- Action item:
Report the number of lines in the records below that contain the word "sqrt", and nothing more.

--------------------------------

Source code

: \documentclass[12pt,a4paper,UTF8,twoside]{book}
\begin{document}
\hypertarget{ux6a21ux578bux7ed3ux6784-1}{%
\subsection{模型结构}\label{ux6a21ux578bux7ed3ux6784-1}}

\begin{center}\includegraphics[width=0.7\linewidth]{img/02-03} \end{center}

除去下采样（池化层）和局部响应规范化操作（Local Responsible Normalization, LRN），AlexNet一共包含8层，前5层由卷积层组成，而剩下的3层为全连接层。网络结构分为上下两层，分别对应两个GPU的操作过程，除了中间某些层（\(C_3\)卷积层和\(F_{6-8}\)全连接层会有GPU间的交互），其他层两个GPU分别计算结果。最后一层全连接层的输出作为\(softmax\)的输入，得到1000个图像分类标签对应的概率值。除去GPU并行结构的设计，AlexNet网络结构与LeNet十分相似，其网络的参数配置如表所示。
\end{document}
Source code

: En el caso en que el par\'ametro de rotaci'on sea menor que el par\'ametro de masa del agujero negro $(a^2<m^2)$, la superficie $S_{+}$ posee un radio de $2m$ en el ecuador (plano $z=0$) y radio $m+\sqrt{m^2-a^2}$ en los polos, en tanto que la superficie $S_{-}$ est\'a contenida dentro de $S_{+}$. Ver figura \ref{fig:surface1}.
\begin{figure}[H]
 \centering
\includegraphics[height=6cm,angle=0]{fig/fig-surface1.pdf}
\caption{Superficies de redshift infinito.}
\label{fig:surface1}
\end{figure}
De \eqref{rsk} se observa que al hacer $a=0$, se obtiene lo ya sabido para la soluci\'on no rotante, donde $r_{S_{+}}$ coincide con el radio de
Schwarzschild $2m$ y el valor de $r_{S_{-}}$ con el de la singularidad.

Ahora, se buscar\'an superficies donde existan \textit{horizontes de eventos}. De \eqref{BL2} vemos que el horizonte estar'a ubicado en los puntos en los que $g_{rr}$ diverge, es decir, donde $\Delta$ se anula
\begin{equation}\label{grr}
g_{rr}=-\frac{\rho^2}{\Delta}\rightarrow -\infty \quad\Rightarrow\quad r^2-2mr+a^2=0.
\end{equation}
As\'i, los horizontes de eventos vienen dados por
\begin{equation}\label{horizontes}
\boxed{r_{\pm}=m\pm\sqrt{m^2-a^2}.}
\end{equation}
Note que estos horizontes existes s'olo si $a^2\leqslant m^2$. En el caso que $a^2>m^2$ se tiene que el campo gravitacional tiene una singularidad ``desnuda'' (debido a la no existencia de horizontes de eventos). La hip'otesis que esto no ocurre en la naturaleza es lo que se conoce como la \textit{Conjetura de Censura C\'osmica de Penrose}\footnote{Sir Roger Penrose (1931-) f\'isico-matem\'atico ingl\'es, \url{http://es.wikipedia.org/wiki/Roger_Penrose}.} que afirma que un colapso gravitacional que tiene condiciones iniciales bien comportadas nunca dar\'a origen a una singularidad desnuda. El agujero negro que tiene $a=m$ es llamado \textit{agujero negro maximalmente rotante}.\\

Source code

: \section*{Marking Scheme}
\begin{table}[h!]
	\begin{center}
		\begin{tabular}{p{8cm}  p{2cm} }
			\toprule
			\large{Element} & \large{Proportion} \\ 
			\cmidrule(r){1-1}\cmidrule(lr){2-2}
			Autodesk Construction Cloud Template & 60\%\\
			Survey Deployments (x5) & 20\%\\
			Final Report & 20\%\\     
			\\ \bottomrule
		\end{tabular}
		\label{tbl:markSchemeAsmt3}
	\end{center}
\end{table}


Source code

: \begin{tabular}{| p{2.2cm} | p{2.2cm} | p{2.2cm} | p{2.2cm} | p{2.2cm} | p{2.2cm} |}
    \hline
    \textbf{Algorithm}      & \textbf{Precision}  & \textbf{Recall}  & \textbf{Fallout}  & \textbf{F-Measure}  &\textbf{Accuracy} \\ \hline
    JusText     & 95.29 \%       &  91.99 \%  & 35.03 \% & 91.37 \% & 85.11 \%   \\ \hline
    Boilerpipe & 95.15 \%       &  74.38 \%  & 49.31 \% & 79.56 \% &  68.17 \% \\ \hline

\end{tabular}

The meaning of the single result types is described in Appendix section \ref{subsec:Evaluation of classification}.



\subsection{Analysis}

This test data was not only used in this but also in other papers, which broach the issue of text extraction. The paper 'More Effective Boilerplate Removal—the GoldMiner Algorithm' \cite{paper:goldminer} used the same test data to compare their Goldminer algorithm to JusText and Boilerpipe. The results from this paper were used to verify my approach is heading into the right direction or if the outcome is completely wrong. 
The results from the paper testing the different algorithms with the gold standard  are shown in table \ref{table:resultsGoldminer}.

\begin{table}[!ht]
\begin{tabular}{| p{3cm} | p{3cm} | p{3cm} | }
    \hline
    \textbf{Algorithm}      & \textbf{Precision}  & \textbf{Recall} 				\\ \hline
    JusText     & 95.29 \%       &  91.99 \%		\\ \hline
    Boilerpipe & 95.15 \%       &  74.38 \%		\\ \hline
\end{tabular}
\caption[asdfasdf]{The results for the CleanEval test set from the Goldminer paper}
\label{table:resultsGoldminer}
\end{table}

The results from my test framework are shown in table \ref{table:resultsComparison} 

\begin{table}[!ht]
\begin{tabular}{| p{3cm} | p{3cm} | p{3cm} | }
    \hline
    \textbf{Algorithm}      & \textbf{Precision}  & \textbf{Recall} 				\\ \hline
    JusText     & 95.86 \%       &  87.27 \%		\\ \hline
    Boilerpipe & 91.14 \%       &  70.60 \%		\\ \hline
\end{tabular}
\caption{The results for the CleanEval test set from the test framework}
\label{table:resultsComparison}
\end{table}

--------------------------------

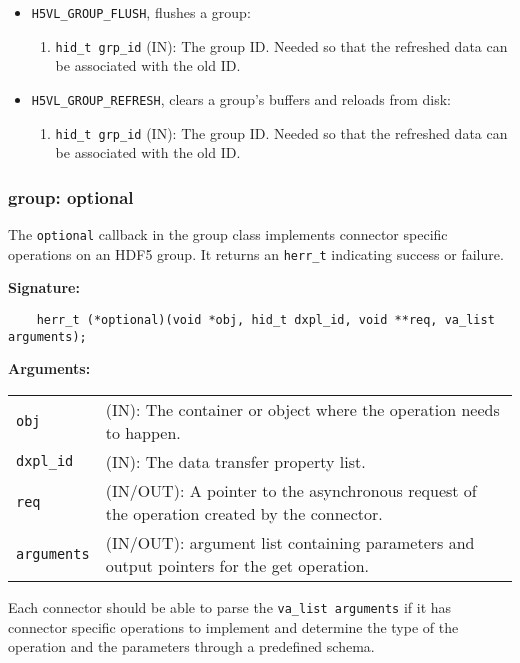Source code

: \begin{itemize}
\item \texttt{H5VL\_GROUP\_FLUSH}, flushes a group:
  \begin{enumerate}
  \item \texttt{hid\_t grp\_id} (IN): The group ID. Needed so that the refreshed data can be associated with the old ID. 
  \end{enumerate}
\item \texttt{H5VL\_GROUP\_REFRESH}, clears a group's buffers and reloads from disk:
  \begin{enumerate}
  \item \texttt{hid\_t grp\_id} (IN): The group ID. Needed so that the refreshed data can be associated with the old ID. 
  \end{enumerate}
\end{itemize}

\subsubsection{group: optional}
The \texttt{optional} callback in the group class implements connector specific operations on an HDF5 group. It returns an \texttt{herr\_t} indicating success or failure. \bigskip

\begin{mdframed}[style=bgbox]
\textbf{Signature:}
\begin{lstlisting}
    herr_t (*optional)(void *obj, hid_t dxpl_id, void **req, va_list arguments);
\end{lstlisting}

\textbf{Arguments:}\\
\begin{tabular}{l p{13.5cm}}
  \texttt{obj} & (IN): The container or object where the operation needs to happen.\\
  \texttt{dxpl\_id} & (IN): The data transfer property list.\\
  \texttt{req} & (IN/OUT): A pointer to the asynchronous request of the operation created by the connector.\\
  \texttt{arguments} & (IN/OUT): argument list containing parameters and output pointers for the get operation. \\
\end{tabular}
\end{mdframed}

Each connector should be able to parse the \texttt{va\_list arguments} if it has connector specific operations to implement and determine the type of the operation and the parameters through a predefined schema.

--------------------------------

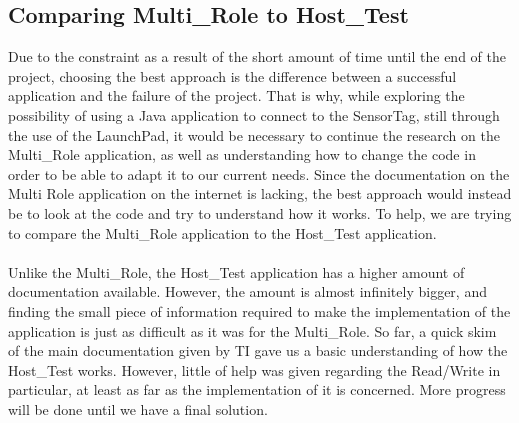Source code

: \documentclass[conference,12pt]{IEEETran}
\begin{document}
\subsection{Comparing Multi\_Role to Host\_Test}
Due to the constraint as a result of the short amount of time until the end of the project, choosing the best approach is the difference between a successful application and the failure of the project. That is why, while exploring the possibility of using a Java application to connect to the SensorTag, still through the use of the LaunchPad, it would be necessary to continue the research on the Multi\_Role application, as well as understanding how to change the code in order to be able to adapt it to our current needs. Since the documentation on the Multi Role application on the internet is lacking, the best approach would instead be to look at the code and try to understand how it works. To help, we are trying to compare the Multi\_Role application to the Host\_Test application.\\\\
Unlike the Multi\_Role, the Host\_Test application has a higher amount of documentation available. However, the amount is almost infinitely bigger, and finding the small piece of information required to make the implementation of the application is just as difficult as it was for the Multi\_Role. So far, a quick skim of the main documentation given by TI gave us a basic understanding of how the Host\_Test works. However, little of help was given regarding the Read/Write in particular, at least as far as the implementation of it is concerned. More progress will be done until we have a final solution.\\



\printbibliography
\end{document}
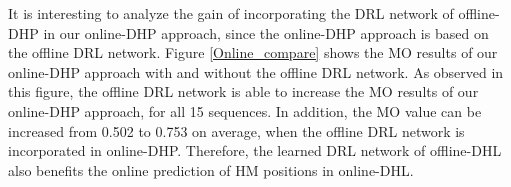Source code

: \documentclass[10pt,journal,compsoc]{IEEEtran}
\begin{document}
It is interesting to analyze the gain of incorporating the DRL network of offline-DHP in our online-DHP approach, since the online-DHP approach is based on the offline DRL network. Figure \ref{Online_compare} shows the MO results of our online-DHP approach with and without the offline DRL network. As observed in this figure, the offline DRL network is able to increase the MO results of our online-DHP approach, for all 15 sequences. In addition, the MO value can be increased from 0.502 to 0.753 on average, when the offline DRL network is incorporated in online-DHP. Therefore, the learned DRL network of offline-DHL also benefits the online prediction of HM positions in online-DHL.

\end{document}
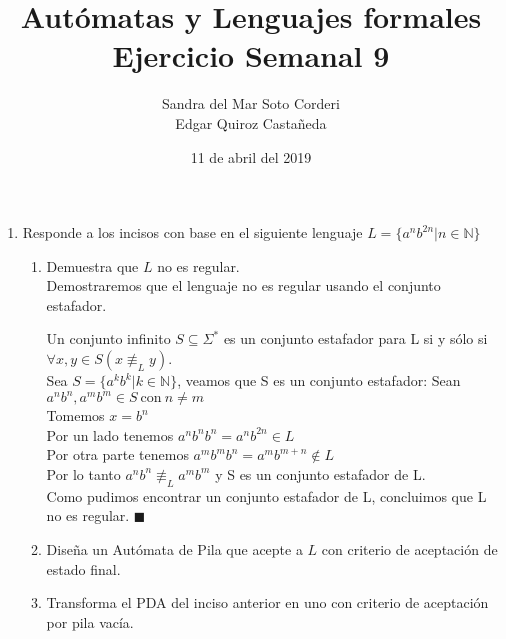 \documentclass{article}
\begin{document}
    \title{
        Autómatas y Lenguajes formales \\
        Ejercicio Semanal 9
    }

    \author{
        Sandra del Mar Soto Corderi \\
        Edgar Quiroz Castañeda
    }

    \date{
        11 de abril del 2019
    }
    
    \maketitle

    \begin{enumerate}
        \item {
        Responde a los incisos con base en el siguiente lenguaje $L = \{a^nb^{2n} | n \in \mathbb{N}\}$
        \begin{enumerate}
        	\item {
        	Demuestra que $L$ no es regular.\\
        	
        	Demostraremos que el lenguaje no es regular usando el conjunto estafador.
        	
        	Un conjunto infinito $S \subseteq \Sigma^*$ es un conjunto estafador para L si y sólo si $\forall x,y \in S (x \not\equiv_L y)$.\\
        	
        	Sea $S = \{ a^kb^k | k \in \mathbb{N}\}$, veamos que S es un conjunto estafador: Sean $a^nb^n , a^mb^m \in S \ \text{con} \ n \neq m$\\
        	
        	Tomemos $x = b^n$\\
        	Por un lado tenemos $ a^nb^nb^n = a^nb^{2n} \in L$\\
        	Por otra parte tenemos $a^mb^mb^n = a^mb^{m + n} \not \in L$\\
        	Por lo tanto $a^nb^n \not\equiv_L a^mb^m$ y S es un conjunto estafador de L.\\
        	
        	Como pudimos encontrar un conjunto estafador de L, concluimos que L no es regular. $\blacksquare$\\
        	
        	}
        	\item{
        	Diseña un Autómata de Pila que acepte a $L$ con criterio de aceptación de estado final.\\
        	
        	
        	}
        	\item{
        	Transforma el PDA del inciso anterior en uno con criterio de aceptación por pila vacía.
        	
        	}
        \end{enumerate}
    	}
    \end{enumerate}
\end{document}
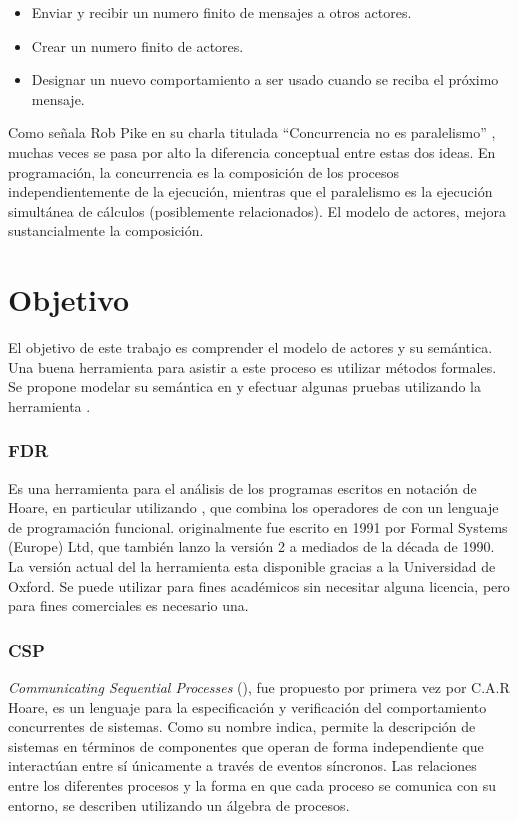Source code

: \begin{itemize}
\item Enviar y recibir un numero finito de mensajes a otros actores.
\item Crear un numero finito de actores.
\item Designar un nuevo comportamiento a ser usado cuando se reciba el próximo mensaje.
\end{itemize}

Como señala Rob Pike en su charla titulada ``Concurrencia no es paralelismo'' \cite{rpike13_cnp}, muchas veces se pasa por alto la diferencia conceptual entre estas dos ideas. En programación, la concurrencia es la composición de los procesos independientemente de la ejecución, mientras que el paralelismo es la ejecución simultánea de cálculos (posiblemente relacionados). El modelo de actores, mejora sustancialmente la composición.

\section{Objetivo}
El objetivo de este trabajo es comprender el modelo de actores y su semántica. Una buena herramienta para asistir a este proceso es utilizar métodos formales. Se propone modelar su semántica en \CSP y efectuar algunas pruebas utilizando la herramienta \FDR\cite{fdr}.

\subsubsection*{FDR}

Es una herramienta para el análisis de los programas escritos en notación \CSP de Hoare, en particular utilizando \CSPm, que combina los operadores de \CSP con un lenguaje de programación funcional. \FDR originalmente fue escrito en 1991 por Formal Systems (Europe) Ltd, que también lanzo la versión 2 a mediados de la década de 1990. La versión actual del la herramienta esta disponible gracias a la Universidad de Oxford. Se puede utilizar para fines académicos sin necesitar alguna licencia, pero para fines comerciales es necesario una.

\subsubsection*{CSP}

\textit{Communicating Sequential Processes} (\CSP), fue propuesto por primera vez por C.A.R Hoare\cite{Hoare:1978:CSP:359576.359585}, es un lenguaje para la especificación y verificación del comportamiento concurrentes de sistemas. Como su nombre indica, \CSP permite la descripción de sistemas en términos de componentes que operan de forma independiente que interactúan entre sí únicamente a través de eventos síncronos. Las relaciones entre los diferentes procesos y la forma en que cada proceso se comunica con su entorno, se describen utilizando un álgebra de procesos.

--------------------------------

- Expected answer:
2